▶ _TASK REQUIREMENTS_
Across all the entries, how many lines hold "DefaultProfile"? Answer with that number and nothing else.

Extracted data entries
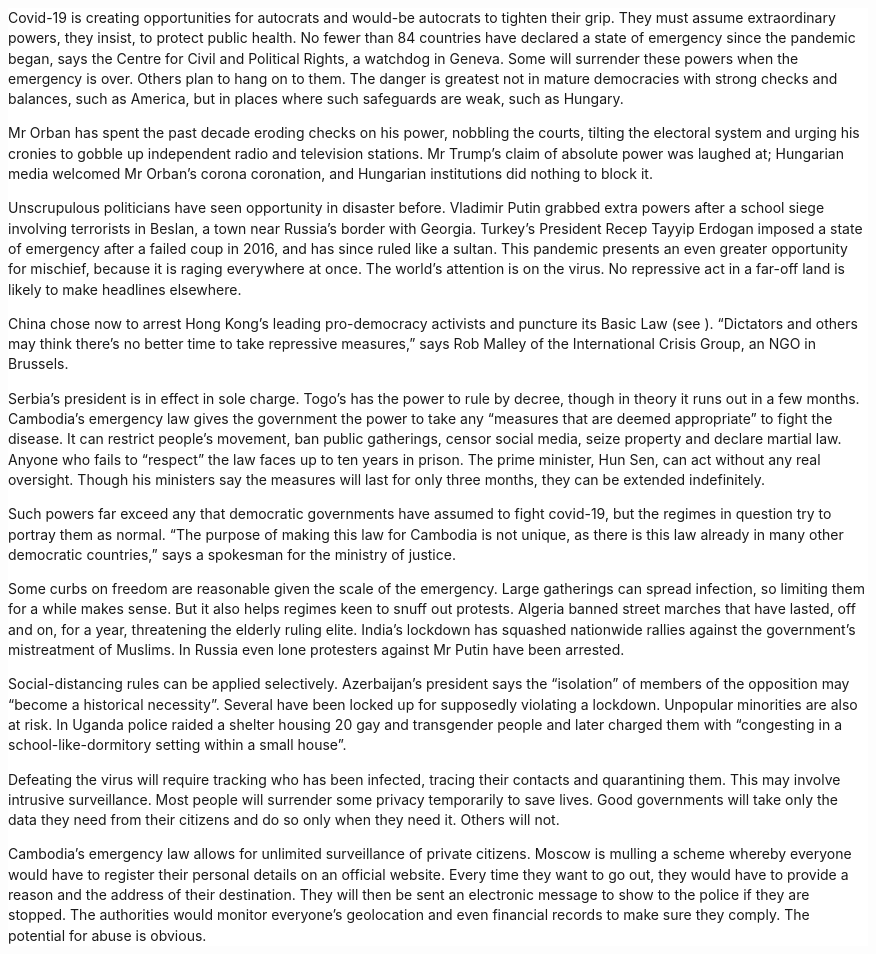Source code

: Covid-19 is creating opportunities for autocrats and would-be autocrats to tighten their grip. They must assume extraordinary powers, they insist, to protect public health. No fewer than 84 countries have declared a state of emergency since the pandemic began, says the Centre for Civil and Political Rights, a watchdog in Geneva. Some will surrender these powers when the emergency is over. Others plan to hang on to them. The danger is greatest not in mature democracies with strong checks and balances, such as America, but in places where such safeguards are weak, such as Hungary.

Mr Orban has spent the past decade eroding checks on his power, nobbling the courts, tilting the electoral system and urging his cronies to gobble up independent radio and television stations. Mr Trump’s claim of absolute power was laughed at; Hungarian media welcomed Mr Orban’s corona coronation, and Hungarian institutions did nothing to block it.

Unscrupulous politicians have seen opportunity in disaster before. Vladimir Putin grabbed extra powers after a school siege involving terrorists in Beslan, a town near Russia’s border with Georgia. Turkey’s President Recep Tayyip Erdogan imposed a state of emergency after a failed coup in 2016, and has since ruled like a sultan. This pandemic presents an even greater opportunity for mischief, because it is raging everywhere at once. The world’s attention is on the virus. No repressive act in a far-off land is likely to make headlines elsewhere.

China chose now to arrest Hong Kong’s leading pro-democracy activists and puncture its Basic Law (see ). “Dictators and others may think there’s no better time to take repressive measures,” says Rob Malley of the International Crisis Group, an NGO in Brussels.

Serbia’s president is in effect in sole charge. Togo’s has the power to rule by decree, though in theory it runs out in a few months. Cambodia’s emergency law gives the government the power to take any “measures that are deemed appropriate” to fight the disease. It can restrict people’s movement, ban public gatherings, censor social media, seize property and declare martial law. Anyone who fails to “respect” the law faces up to ten years in prison. The prime minister, Hun Sen, can act without any real oversight. Though his ministers say the measures will last for only three months, they can be extended indefinitely.

Such powers far exceed any that democratic governments have assumed to fight covid-19, but the regimes in question try to portray them as normal. “The purpose of making this law for Cambodia is not unique, as there is this law already in many other democratic countries,” says a spokesman for the ministry of justice.

Some curbs on freedom are reasonable given the scale of the emergency. Large gatherings can spread infection, so limiting them for a while makes sense. But it also helps regimes keen to snuff out protests. Algeria banned street marches that have lasted, off and on, for a year, threatening the elderly ruling elite. India’s lockdown has squashed nationwide rallies against the government’s mistreatment of Muslims. In Russia even lone protesters against Mr Putin have been arrested.

Social-distancing rules can be applied selectively. Azerbaijan’s president says the “isolation” of members of the opposition may “become a historical necessity”. Several have been locked up for supposedly violating a lockdown. Unpopular minorities are also at risk. In Uganda police raided a shelter housing 20 gay and transgender people and later charged them with “congesting in a school-like-dormitory setting within a small house”.

Defeating the virus will require tracking who has been infected, tracing their contacts and quarantining them. This may involve intrusive surveillance. Most people will surrender some privacy temporarily to save lives. Good governments will take only the data they need from their citizens and do so only when they need it. Others will not.

Cambodia’s emergency law allows for unlimited surveillance of private citizens. Moscow is mulling a scheme whereby everyone would have to register their personal details on an official website. Every time they want to go out, they would have to provide a reason and the address of their destination. They will then be sent an electronic message to show to the police if they are stopped. The authorities would monitor everyone’s geolocation and even financial records to make sure they comply. The potential for abuse is obvious.
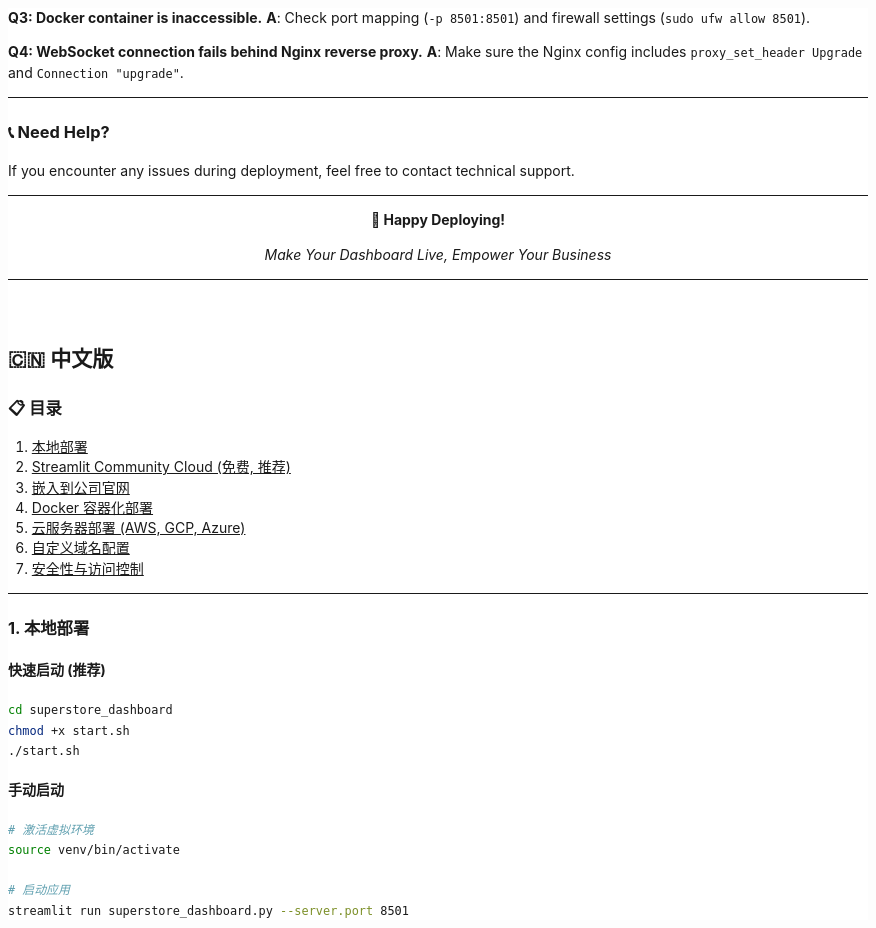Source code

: **Q3: Docker container is inaccessible.**
**A**: Check port mapping (`-p 8501:8501`) and firewall settings (`sudo ufw allow 8501`).

**Q4: WebSocket connection fails behind Nginx reverse proxy.**
**A**: Make sure the Nginx config includes `proxy_set_header Upgrade` and `Connection "upgrade"`.

---

### 📞 Need Help?

If you encounter any issues during deployment, feel free to contact technical support.

---

<div align="center">

**🚀 Happy Deploying!**

*Make Your Dashboard Live, Empower Your Business*

</div>

---
<br>

## 🇨🇳 中文版

### 📋 目录

1.  [本地部署](#1-本地部署)
2.  [Streamlit Community Cloud (免费, 推荐)](#2-streamlit-community-cloud-免费-推荐)
3.  [嵌入到公司官网](#3-嵌入到公司官网)
4.  [Docker 容器化部署](#4-docker-容器化部署)
5.  [云服务器部署 (AWS, GCP, Azure)](#5-云服务器部署-aws-gcp-azure)
6.  [自定义域名配置](#6-自定义域名配置)
7.  [安全性与访问控制](#7-安全性与访问控制)

---

### 1. 本地部署

#### 快速启动 (推荐)
```bash
cd superstore_dashboard
chmod +x start.sh
./start.sh
```

#### 手动启动
```bash
# 激活虚拟环境
source venv/bin/activate

# 启动应用
streamlit run superstore_dashboard.py --server.port 8501
```
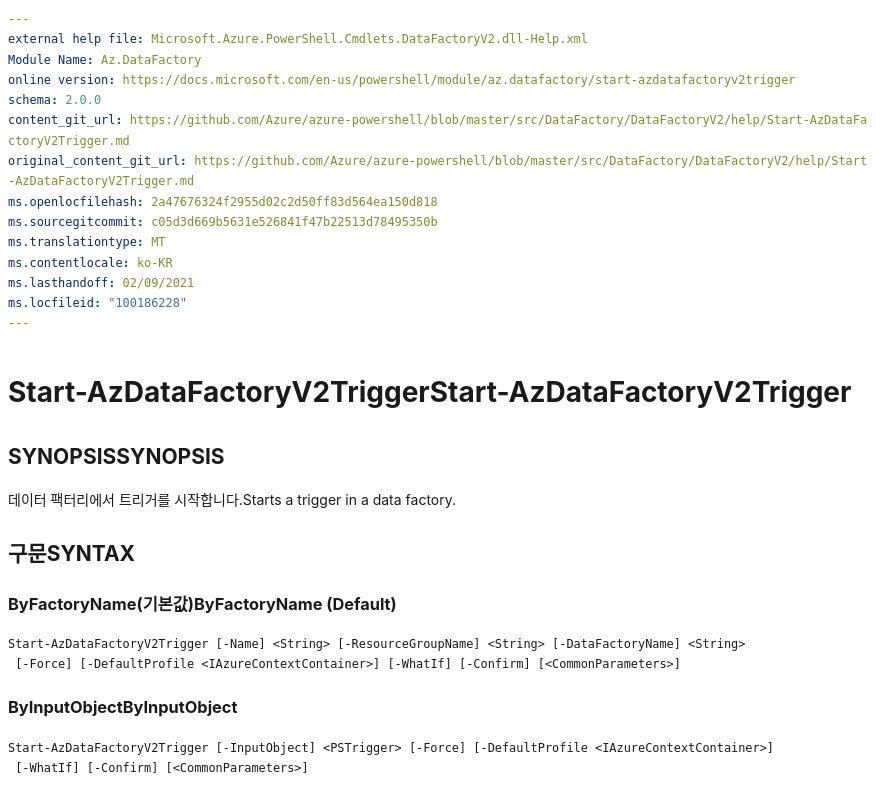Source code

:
```yaml
---
external help file: Microsoft.Azure.PowerShell.Cmdlets.DataFactoryV2.dll-Help.xml
Module Name: Az.DataFactory
online version: https://docs.microsoft.com/en-us/powershell/module/az.datafactory/start-azdatafactoryv2trigger
schema: 2.0.0
content_git_url: https://github.com/Azure/azure-powershell/blob/master/src/DataFactory/DataFactoryV2/help/Start-AzDataFactoryV2Trigger.md
original_content_git_url: https://github.com/Azure/azure-powershell/blob/master/src/DataFactory/DataFactoryV2/help/Start-AzDataFactoryV2Trigger.md
ms.openlocfilehash: 2a47676324f2955d02c2d50ff83d564ea150d818
ms.sourcegitcommit: c05d3d669b5631e526841f47b22513d78495350b
ms.translationtype: MT
ms.contentlocale: ko-KR
ms.lasthandoff: 02/09/2021
ms.locfileid: "100186228"
---
```

# <span data-ttu-id="5f363-101">Start-AzDataFactoryV2Trigger</span><span class="sxs-lookup"><span data-stu-id="5f363-101">Start-AzDataFactoryV2Trigger</span></span>

## <span data-ttu-id="5f363-102">SYNOPSIS</span><span class="sxs-lookup"><span data-stu-id="5f363-102">SYNOPSIS</span></span>
<span data-ttu-id="5f363-103">데이터 팩터리에서 트리거를 시작합니다.</span><span class="sxs-lookup"><span data-stu-id="5f363-103">Starts a trigger in a data factory.</span></span>

## <span data-ttu-id="5f363-104">구문</span><span class="sxs-lookup"><span data-stu-id="5f363-104">SYNTAX</span></span>

### <span data-ttu-id="5f363-105">ByFactoryName(기본값)</span><span class="sxs-lookup"><span data-stu-id="5f363-105">ByFactoryName (Default)</span></span>
```
Start-AzDataFactoryV2Trigger [-Name] <String> [-ResourceGroupName] <String> [-DataFactoryName] <String>
 [-Force] [-DefaultProfile <IAzureContextContainer>] [-WhatIf] [-Confirm] [<CommonParameters>]
```

### <span data-ttu-id="5f363-106">ByInputObject</span><span class="sxs-lookup"><span data-stu-id="5f363-106">ByInputObject</span></span>
```
Start-AzDataFactoryV2Trigger [-InputObject] <PSTrigger> [-Force] [-DefaultProfile <IAzureContextContainer>]
 [-WhatIf] [-Confirm] [<CommonParameters>]
```
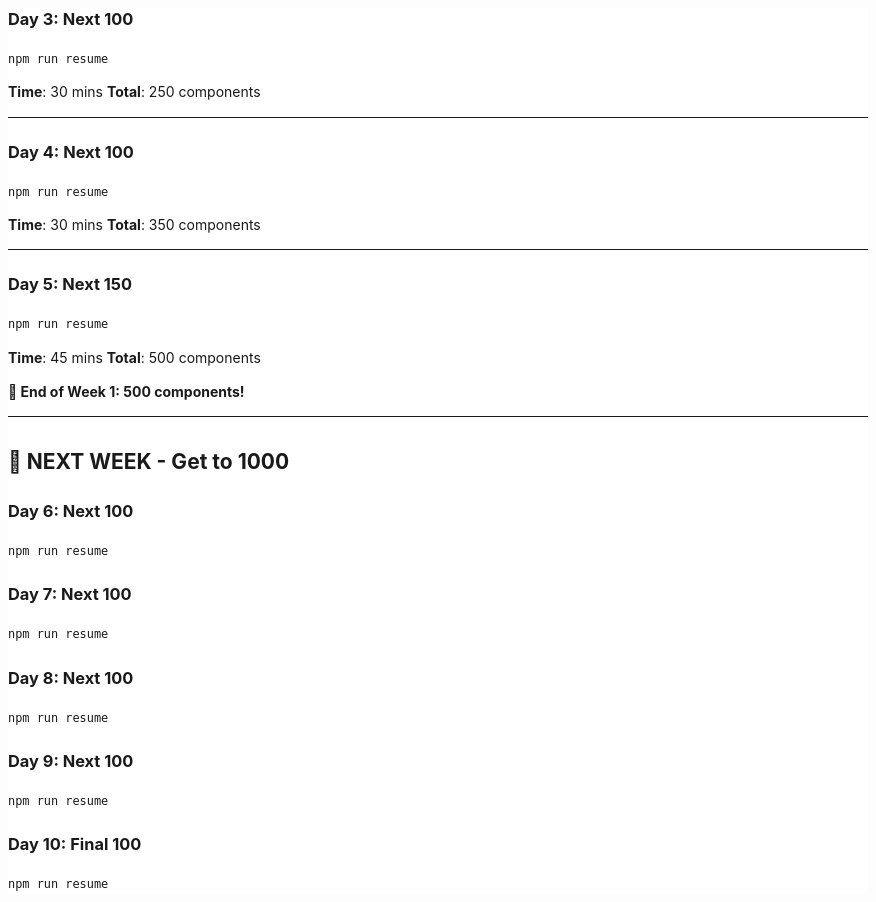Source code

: ### **Day 3**: Next 100
```bash
npm run resume
```
**Time**: 30 mins
**Total**: 250 components

---

### **Day 4**: Next 100
```bash
npm run resume
```
**Time**: 30 mins
**Total**: 350 components

---

### **Day 5**: Next 150
```bash
npm run resume
```
**Time**: 45 mins
**Total**: 500 components

**🎯 End of Week 1: 500 components!**

---

## 📅 **NEXT WEEK - Get to 1000**

### **Day 6**: Next 100
```bash
npm run resume
```

### **Day 7**: Next 100
```bash
npm run resume
```

### **Day 8**: Next 100
```bash
npm run resume
```

### **Day 9**: Next 100
```bash
npm run resume
```

### **Day 10**: Final 100
```bash
npm run resume
```
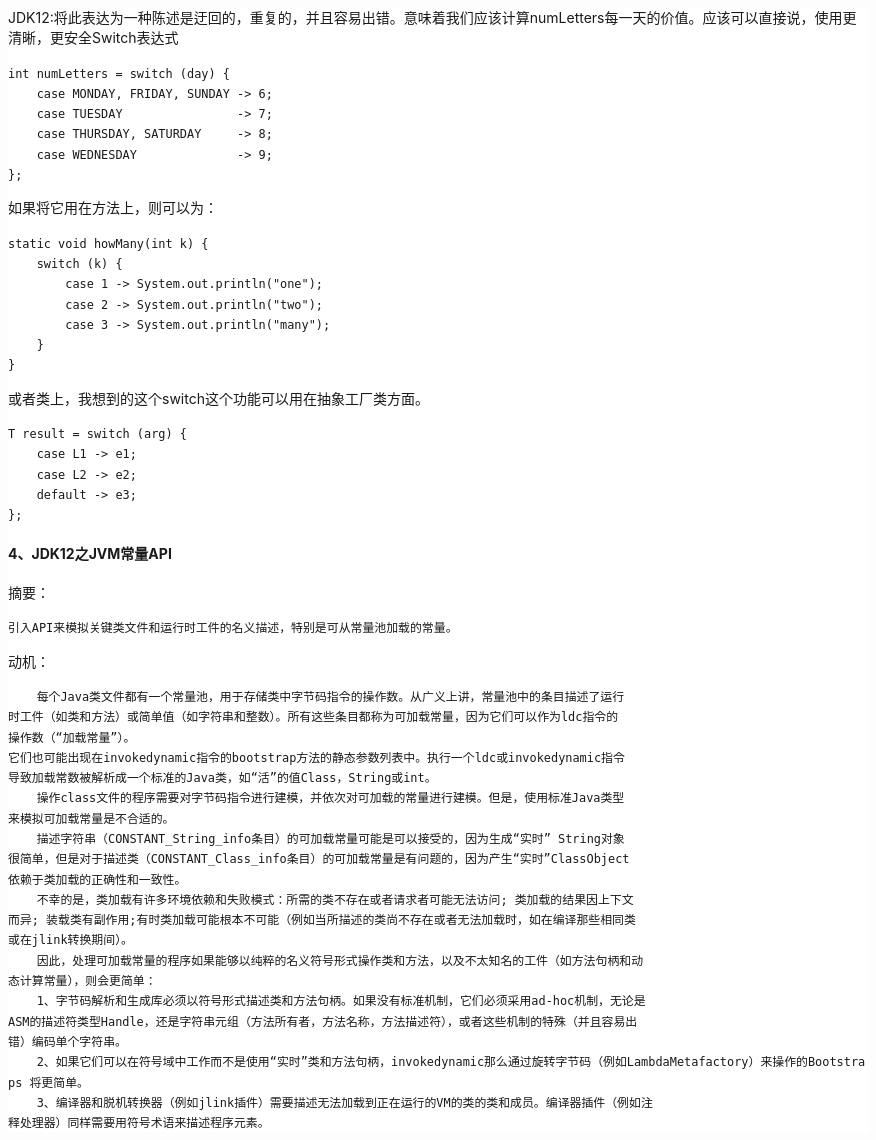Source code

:    JDK12:将此表达为一种陈述是迂回的，重复的，并且容易出错。意味着我们应该计算numLetters每一天的价值。应该可以直接说，使用更清晰，更安全Switch表达式

```
int numLetters = switch (day) {
    case MONDAY, FRIDAY, SUNDAY -> 6;
    case TUESDAY                -> 7;
    case THURSDAY, SATURDAY     -> 8;
    case WEDNESDAY              -> 9;
};
```

   如果将它用在方法上，则可以为：

```
static void howMany(int k) {
    switch (k) {
        case 1 -> System.out.println("one");
        case 2 -> System.out.println("two");
        case 3 -> System.out.println("many");
    }
}
```

   或者类上，我想到的这个switch这个功能可以用在抽象工厂类方面。

```
T result = switch (arg) {
    case L1 -> e1;
    case L2 -> e2;
    default -> e3;
};
```



#### 4、JDK12之JVM常量API

   摘要：

```
引入API来模拟关键类文件和运行时工件的名义描述，特别是可从常量池加载的常量。
```

   动机：

```
    每个Java类文件都有一个常量池，用于存储类中字节码指令的操作数。从广义上讲，常量池中的条目描述了运行
时工件（如类和方法）或简单值（如字符串和整数）。所有这些条目都称为可加载常量，因为它们可以作为ldc指令的
操作数（“加载常量”）。
它们也可能出现在invokedynamic指令的bootstrap方法的静态参数列表中。执行一个ldc或invokedynamic指令
导致加载常数被解析成一个标准的Java类，如“活”的值Class，String或int。
    操作class文件的程序需要对字节码指令进行建模，并依次对可加载的常量进行建模。但是，使用标准Java类型
来模拟可加载常量是不合适的。
    描述字符串（CONSTANT_String_info条目）的可加载常量可能是可以接受的，因为生成“实时” String对象
很简单，但是对于描述类（CONSTANT_Class_info条目）的可加载常量是有问题的，因为产生“实时”ClassObject
依赖于类加载的正确性和一致性。
    不幸的是，类加载有许多环境依赖和失败模式：所需的类不存在或者请求者可能无法访问; 类加载的结果因上下文
而异; 装载类有副作用;有时类加载可能根本不可能（例如当所描述的类尚不存在或者无法加载时，如在编译那些相同类
或在jlink转换期间）。
    因此，处理可加载常量的程序如果能够以纯粹的名义符号形式操作类和方法，以及不太知名的工件（如方法句柄和动
态计算常量），则会更简单：
    1、字节码解析和生成库必须以符号形式描述类和方法句柄。如果没有标准机制，它们必须采用ad-hoc机制，无论是
ASM的描述符类型Handle，还是字符串元组（方法所有者，方法名称，方法描述符），或者这些机制的特殊（并且容易出
错）编码单个字符串。
    2、如果它们可以在符号域中工作而不是使用“实时”类和方法句柄，invokedynamic那么通过旋转字节码（例如LambdaMetafactory）来操作的Bootstraps 将更简单。
    3、编译器和脱机转换器（例如jlink插件）需要描述无法加载到正在运行的VM的类的类和成员。编译器插件（例如注
释处理器）同样需要用符号术语来描述程序元素。
```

▶ _EXERCISE RESPONSE_
2